#### DATASET EXCERPT

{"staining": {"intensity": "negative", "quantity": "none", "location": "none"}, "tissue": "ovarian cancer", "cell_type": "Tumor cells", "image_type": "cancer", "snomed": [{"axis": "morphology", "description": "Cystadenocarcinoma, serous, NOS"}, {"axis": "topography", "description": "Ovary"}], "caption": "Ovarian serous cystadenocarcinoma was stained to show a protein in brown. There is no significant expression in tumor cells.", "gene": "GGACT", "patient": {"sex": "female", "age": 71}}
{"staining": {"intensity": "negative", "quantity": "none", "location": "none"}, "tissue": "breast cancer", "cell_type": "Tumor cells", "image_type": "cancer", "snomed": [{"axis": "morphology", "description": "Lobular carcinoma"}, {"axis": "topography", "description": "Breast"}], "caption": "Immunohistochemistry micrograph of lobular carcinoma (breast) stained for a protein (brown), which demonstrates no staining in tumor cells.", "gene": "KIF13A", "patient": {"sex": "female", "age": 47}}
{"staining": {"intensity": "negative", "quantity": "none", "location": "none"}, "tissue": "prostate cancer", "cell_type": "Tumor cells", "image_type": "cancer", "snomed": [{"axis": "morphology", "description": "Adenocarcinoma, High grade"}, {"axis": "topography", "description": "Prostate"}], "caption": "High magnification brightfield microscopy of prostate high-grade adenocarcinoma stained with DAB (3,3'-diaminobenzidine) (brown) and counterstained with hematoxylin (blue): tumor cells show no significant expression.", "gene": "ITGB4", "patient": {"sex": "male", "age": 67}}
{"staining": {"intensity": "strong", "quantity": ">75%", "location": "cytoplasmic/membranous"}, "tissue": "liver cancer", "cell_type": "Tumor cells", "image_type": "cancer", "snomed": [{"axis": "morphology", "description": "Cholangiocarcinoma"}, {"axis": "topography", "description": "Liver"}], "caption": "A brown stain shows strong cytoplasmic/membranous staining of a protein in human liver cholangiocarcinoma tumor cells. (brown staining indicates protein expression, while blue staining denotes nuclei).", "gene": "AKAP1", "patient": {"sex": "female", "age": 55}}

#### WHAT THE TASK ASKS
Every line from the top of the material above through the line holding "micrograph of lobular" should be reproduced word for word, and nothing beyond it.

#### ANSWER SECTION
{"staining": {"intensity": "negative", "quantity": "none", "location": "none"}, "tissue": "ovarian cancer", "cell_type": "Tumor cells", "image_type": "cancer", "snomed": [{"axis": "morphology", "description": "Cystadenocarcinoma, serous, NOS"}, {"axis": "topography", "description": "Ovary"}], "caption": "Ovarian serous cystadenocarcinoma was stained to show a protein in brown. There is no significant expression in tumor cells.", "gene": "GGACT", "patient": {"sex": "female", "age": 71}}
{"staining": {"intensity": "negative", "quantity": "none", "location": "none"}, "tissue": "breast cancer", "cell_type": "Tumor cells", "image_type": "cancer", "snomed": [{"axis": "morphology", "description": "Lobular carcinoma"}, {"axis": "topography", "description": "Breast"}], "caption": "Immunohistochemistry micrograph of lobular carcinoma (breast) stained for a protein (brown), which demonstrates no staining in tumor cells.", "gene": "KIF13A", "patient": {"sex": "female", "age": 47}}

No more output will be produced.